TASK OBJECTIVE
What are the lines from the one containing "in sections 1-8." through the end of the listing below? Return them exactly, and only them.

PROVIDED MATERIAL
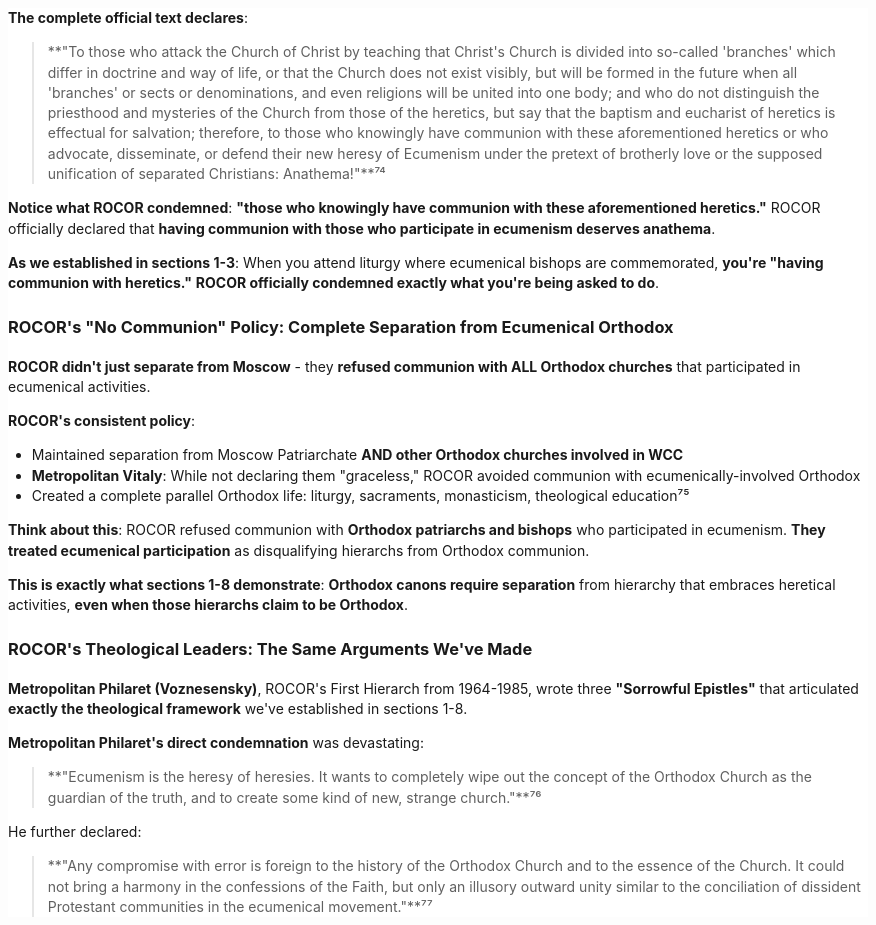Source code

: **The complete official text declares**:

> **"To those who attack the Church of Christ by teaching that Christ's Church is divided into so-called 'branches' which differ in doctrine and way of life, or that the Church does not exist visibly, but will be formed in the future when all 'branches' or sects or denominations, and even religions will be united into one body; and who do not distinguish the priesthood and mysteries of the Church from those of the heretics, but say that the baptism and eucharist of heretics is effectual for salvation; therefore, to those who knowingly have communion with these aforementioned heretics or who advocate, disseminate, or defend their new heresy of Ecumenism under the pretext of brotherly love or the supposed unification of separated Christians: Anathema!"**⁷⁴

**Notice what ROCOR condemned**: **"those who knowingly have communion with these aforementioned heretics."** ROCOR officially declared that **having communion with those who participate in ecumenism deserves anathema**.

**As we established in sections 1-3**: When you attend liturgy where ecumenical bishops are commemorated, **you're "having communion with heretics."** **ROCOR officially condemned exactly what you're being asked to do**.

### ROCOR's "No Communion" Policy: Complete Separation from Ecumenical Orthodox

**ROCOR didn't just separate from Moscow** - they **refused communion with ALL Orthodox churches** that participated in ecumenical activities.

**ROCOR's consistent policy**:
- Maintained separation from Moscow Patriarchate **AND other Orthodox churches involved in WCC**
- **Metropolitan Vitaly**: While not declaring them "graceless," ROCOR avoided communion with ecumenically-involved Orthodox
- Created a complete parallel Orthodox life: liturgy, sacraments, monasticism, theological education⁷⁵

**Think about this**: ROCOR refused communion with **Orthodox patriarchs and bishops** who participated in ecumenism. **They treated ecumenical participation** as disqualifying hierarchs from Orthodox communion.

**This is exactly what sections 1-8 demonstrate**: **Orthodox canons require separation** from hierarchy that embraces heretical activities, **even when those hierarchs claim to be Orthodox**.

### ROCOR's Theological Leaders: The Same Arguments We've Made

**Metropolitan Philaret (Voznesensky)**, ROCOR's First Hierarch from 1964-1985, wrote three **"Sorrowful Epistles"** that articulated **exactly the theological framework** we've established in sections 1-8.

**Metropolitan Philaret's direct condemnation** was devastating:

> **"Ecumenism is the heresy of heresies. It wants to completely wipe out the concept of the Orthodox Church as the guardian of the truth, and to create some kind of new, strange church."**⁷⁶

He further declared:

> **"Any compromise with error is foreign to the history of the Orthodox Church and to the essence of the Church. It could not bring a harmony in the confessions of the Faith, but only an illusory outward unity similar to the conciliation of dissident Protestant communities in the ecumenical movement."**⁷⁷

WRITTEN ANSWER
**Metropolitan Philaret (Voznesensky)**, ROCOR's First Hierarch from 1964-1985, wrote three **"Sorrowful Epistles"** that articulated **exactly the theological framework** we've established in sections 1-8.

**Metropolitan Philaret's direct condemnation** was devastating:

> **"Ecumenism is the heresy of heresies. It wants to completely wipe out the concept of the Orthodox Church as the guardian of the truth, and to create some kind of new, strange church."**⁷⁶

He further declared:

> **"Any compromise with error is foreign to the history of the Orthodox Church and to the essence of the Church. It could not bring a harmony in the confessions of the Faith, but only an illusory outward unity similar to the conciliation of dissident Protestant communities in the ecumenical movement."**⁷⁷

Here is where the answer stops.